— start —

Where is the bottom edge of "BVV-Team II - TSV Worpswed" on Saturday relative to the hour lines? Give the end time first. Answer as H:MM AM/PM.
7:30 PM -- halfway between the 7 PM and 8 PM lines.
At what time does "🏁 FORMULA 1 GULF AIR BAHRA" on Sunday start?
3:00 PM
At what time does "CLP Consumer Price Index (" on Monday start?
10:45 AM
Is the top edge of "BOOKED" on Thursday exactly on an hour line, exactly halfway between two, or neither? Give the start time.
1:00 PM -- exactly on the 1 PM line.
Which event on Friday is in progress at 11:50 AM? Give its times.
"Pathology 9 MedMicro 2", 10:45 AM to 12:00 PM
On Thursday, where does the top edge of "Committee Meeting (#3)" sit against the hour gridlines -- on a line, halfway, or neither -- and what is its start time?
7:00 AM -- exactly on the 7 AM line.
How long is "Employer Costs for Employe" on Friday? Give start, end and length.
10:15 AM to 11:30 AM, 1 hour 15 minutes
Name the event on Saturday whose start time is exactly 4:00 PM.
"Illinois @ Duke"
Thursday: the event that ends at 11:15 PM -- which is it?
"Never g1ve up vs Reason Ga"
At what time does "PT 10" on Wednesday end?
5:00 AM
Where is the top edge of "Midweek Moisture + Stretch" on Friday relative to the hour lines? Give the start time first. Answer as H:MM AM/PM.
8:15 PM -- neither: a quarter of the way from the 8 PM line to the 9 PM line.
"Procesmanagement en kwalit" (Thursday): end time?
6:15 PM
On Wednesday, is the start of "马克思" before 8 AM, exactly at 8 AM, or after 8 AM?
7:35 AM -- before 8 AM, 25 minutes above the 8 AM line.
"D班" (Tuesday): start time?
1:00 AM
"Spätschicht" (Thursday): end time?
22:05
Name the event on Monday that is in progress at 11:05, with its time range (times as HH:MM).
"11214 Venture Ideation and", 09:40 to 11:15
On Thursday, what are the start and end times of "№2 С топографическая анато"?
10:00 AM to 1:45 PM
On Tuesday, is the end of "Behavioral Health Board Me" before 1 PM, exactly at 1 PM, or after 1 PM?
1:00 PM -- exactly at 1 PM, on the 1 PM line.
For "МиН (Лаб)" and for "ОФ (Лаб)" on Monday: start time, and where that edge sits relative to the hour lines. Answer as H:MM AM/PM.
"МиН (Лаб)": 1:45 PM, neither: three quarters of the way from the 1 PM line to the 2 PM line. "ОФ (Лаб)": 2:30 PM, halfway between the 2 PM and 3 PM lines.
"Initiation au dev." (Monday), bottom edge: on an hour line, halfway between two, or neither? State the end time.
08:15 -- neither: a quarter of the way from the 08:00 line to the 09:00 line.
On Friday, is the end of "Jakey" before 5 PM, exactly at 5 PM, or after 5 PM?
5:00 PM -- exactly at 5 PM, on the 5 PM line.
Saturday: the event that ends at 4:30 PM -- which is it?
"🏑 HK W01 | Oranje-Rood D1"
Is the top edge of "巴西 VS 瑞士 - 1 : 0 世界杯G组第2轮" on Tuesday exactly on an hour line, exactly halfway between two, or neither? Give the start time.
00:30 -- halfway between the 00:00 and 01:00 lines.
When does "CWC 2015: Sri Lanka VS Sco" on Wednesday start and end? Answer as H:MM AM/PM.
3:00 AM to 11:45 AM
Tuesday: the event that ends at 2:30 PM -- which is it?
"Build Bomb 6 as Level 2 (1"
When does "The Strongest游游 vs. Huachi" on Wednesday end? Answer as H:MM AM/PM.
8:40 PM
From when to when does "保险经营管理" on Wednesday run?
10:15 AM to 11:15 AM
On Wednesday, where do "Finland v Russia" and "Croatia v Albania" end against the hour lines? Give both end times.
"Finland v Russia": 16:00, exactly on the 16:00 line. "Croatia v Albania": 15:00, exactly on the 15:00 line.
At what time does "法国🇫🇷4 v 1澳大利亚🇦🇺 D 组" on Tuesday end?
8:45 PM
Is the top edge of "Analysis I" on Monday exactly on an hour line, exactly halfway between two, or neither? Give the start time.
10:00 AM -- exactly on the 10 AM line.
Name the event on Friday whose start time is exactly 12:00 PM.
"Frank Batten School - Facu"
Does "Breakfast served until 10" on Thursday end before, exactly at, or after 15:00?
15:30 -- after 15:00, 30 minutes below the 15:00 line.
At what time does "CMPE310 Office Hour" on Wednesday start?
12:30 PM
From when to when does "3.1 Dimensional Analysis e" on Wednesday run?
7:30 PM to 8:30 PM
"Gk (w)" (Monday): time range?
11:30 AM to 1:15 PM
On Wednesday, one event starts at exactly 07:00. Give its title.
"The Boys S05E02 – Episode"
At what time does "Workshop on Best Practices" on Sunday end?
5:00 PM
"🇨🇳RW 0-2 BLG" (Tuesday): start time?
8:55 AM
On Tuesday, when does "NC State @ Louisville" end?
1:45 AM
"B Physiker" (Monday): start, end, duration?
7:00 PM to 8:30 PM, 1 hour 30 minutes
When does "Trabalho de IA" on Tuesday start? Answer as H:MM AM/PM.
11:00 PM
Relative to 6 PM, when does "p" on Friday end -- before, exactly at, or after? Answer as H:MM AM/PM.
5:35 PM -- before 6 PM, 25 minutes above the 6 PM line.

— end —

DO THIS » Recast all of the data above as a numbered list, leaving out any blank lines.

EXERCISE ANSWER »
1. Where is the bottom edge of "BVV-Team II - TSV Worpswed" on Saturday relative to the hour lines? Give the end time first. Answer as H:MM AM/PM.
2. 7:30 PM -- halfway between the 7 PM and 8 PM lines.
3. At what time does "🏁 FORMULA 1 GULF AIR BAHRA" on Sunday start?
4. 3:00 PM
5. At what time does "CLP Consumer Price Index (" on Monday start?
6. 10:45 AM
7. Is the top edge of "BOOKED" on Thursday exactly on an hour line, exactly halfway between two, or neither? Give the start time.
8. 1:00 PM -- exactly on the 1 PM line.
9. Which event on Friday is in progress at 11:50 AM? Give its times.
10. "Pathology 9 MedMicro 2", 10:45 AM to 12:00 PM
11. On Thursday, where does the top edge of "Committee Meeting (#3)" sit against the hour gridlines -- on a line, halfway, or neither -- and what is its start time?
12. 7:00 AM -- exactly on the 7 AM line.
13. How long is "Employer Costs for Employe" on Friday? Give start, end and length.
14. 10:15 AM to 11:30 AM, 1 hour 15 minutes
15. Name the event on Saturday whose start time is exactly 4:00 PM.
16. "Illinois @ Duke"
17. Thursday: the event that ends at 11:15 PM -- which is it?
18. "Never g1ve up vs Reason Ga"
19. At what time does "PT 10" on Wednesday end?
20. 5:00 AM
21. Where is the top edge of "Midweek Moisture + Stretch" on Friday relative to the hour lines? Give the start time first. Answer as H:MM AM/PM.
22. 8:15 PM -- neither: a quarter of the way from the 8 PM line to the 9 PM line.
23. "Procesmanagement en kwalit" (Thursday): end time?
24. 6:15 PM
25. On Wednesday, is the start of "马克思" before 8 AM, exactly at 8 AM, or after 8 AM?
26. 7:35 AM -- before 8 AM, 25 minutes above the 8 AM line.
27. "D班" (Tuesday): start time?
28. 1:00 AM
29. "Spätschicht" (Thursday): end time?
30. 22:05
31. Name the event on Monday that is in progress at 11:05, with its time range (times as HH:MM).
32. "11214 Venture Ideation and", 09:40 to 11:15
33. On Thursday, what are the start and end times of "№2 С топографическая анато"?
34. 10:00 AM to 1:45 PM
35. On Tuesday, is the end of "Behavioral Health Board Me" before 1 PM, exactly at 1 PM, or after 1 PM?
36. 1:00 PM -- exactly at 1 PM, on the 1 PM line.
37. For "МиН (Лаб)" and for "ОФ (Лаб)" on Monday: start time, and where that edge sits relative to the hour lines. Answer as H:MM AM/PM.
38. "МиН (Лаб)": 1:45 PM, neither: three quarters of the way from the 1 PM line to the 2 PM line. "ОФ (Лаб)": 2:30 PM, halfway between the 2 PM and 3 PM lines.
39. "Initiation au dev." (Monday), bottom edge: on an hour line, halfway between two, or neither? State the end time.
40. 08:15 -- neither: a quarter of the way from the 08:00 line to the 09:00 line.
41. On Friday, is the end of "Jakey" before 5 PM, exactly at 5 PM, or after 5 PM?
42. 5:00 PM -- exactly at 5 PM, on the 5 PM line.
43. Saturday: the event that ends at 4:30 PM -- which is it?
44. "🏑 HK W01 | Oranje-Rood D1"
45. Is the top edge of "巴西 VS 瑞士 - 1 : 0 世界杯G组第2轮" on Tuesday exactly on an hour line, exactly halfway between two, or neither? Give the start time.
46. 00:30 -- halfway between the 00:00 and 01:00 lines.
47. When does "CWC 2015: Sri Lanka VS Sco" on Wednesday start and end? Answer as H:MM AM/PM.
48. 3:00 AM to 11:45 AM
49. Tuesday: the event that ends at 2:30 PM -- which is it?
50. "Build Bomb 6 as Level 2 (1"
51. When does "The Strongest游游 vs. Huachi" on Wednesday end? Answer as H:MM AM/PM.
52. 8:40 PM
53. From when to when does "保险经营管理" on Wednesday run?
54. 10:15 AM to 11:15 AM
55. On Wednesday, where do "Finland v Russia" and "Croatia v Albania" end against the hour lines? Give both end times.
56. "Finland v Russia": 16:00, exactly on the 16:00 line. "Croatia v Albania": 15:00, exactly on the 15:00 line.
57. At what time does "法国🇫🇷4 v 1澳大利亚🇦🇺 D 组" on Tuesday end?
58. 8:45 PM
59. Is the top edge of "Analysis I" on Monday exactly on an hour line, exactly halfway between two, or neither? Give the start time.
60. 10:00 AM -- exactly on the 10 AM line.
61. Name the event on Friday whose start time is exactly 12:00 PM.
62. "Frank Batten School - Facu"
63. Does "Breakfast served until 10" on Thursday end before, exactly at, or after 15:00?
64. 15:30 -- after 15:00, 30 minutes below the 15:00 line.
65. At what time does "CMPE310 Office Hour" on Wednesday start?
66. 12:30 PM
67. From when to when does "3.1 Dimensional Analysis e" on Wednesday run?
68. 7:30 PM to 8:30 PM
69. "Gk (w)" (Monday): time range?
70. 11:30 AM to 1:15 PM
71. On Wednesday, one event starts at exactly 07:00. Give its title.
72. "The Boys S05E02 – Episode"
73. At what time does "Workshop on Best Practices" on Sunday end?
74. 5:00 PM
75. "🇨🇳RW 0-2 BLG" (Tuesday): start time?
76. 8:55 AM
77. On Tuesday, when does "NC State @ Louisville" end?
78. 1:45 AM
79. "B Physiker" (Monday): start, end, duration?
80. 7:00 PM to 8:30 PM, 1 hour 30 minutes
81. When does "Trabalho de IA" on Tuesday start? Answer as H:MM AM/PM.
82. 11:00 PM
83. Relative to 6 PM, when does "p" on Friday end -- before, exactly at, or after? Answer as H:MM AM/PM.
84. 5:35 PM -- before 6 PM, 25 minutes above the 6 PM line.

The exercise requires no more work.